Consider a left_join between Person and Relationship tables. If a person has no corresponding relationship, the columns from Relationship will be NULL.

struct PersonWithOptionalRelationship {
    uint32_t id;
    std::string first_name;
    std::optional<uint32_t> child_id;
};

const auto get_people_with_optional_relationship =
    select_from<Person, "t1">(
        "id"_t1 | as<"id">,
        "first_name"_t1 | as<"first_name">,
        "child_id"_t2 | as<"child_id">
    ) |
    left_join<Relationship, "t2">("id"_t1 == "parent_id"_t2) |
    to<std::vector<PersonWithOptionalRelationship>>;

In this example, child_id is selected from the right table (Relationship) of a left_join. Therefore, its type in the result struct PersonWithOptionalRelationship must be std::optional<uint32_t> to handle cases where no matching relationship is found.

Nullability in Multi-Table Joins

Nullability propagates through chained joins. If a table becomes nullable due to an outer join, any subsequent joins that use columns from that table will also treat them as nullable.

For example, consider a query that joins Person to Relationship (left join) and then Relationship to a hypothetical Pet table (left join).

struct PersonWithPets {
    uint32_t person_id;
    std::optional<uint32_t> child_id;
    std::optional<std::string> pet_name;
};

// Assume Pet table has { id, name, owner_id }
const auto get_people_with_pets =
    select_from<Person, "t1">(
        "id"_t1 | as<"person_id">,
        "child_id"_t2 | as<"child_id">,
        "name"_t3 | as<"pet_name">
    ) |
    left_join<Relationship, "t2">("id"_t1 == "parent_id"_t2) |
    left_join<Pet, "t3">("child_id"_t2 == "owner_id"_t3) | // Joining on a nullable-prone column
    to<std::vector<PersonWithPets>>;

In this query:

  1. The first left_join makes columns from Relationship (t2) nullable. So, child_id becomes std::optional<uint32_t>.
  2. The second left_join joins Pet (t3). Since t3 is on the right side of a left_join, its columns (like pet_name) also become nullable, resulting in std::optional<std::string>.

If an inner_join were used for the second join (Pet), pet_name would still be std::optional<std::string> if the Pet table itself has a nullable name column.
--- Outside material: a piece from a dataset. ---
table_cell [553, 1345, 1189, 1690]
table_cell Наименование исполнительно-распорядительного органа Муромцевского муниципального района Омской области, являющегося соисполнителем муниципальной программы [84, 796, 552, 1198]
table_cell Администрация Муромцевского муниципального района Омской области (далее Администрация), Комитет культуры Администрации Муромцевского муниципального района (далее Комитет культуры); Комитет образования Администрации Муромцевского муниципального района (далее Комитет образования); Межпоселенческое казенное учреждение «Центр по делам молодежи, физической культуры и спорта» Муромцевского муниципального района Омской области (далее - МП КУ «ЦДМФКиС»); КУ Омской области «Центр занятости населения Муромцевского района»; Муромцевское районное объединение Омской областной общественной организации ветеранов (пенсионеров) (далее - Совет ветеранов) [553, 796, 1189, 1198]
However, the join logic itself wouldn't introduce nullability for the Pet table's columns. The key principle is that the nullability of a column in the final result depends on both its original type and the types of joins applied to its table.

Notes

  • Joins can be chained and nested arbitrarily
  • Aliases are required for all joined tables and subqueries
  • Join conditions must use the correct aliases for columns
  • You can join on subqueries, enabling powerful query composition
  • Joins can be combined with group_by, order_by, and aggregation functions
  • The result type must match the structure of your select statement, with field names matching the aliases used in the query

Example: Full Nested Join Query

struct ParentAndChild {
    std::string last_name;
    std::string first_name_child;
    double avg_parent_age_at_birth;
};

const auto get_children =
    select_from<Relationship, "t1">("parent_id"_t1 | as<"id">,
                                    "first_name"_t2 | as<"first_name">,
                                    "age"_t2 | as<"age">) |
    inner_join<Person, "t2">("id"_t2 == "child_id"_t1);

const auto get_people =
    select_from<Person, "t1">(
        "last_name"_t1 | as<"last_name">,
        "first_name"_t2 | as<"first_name_child">,
        avg("age"_t1 - "age"_t2) | as<"avg_parent_age_at_birth">
    ) |
    inner_join<"t2">(get_children, "id"_t1 == "id"_t2) |
    group_by("last_name"_t1, "first_name"_t2) |
    order_by("first_name"_t2) |
    to<std::vector<ParentAndChild>>;

This query joins a table to a subquery, groups by two columns, and computes an aggregate over the join.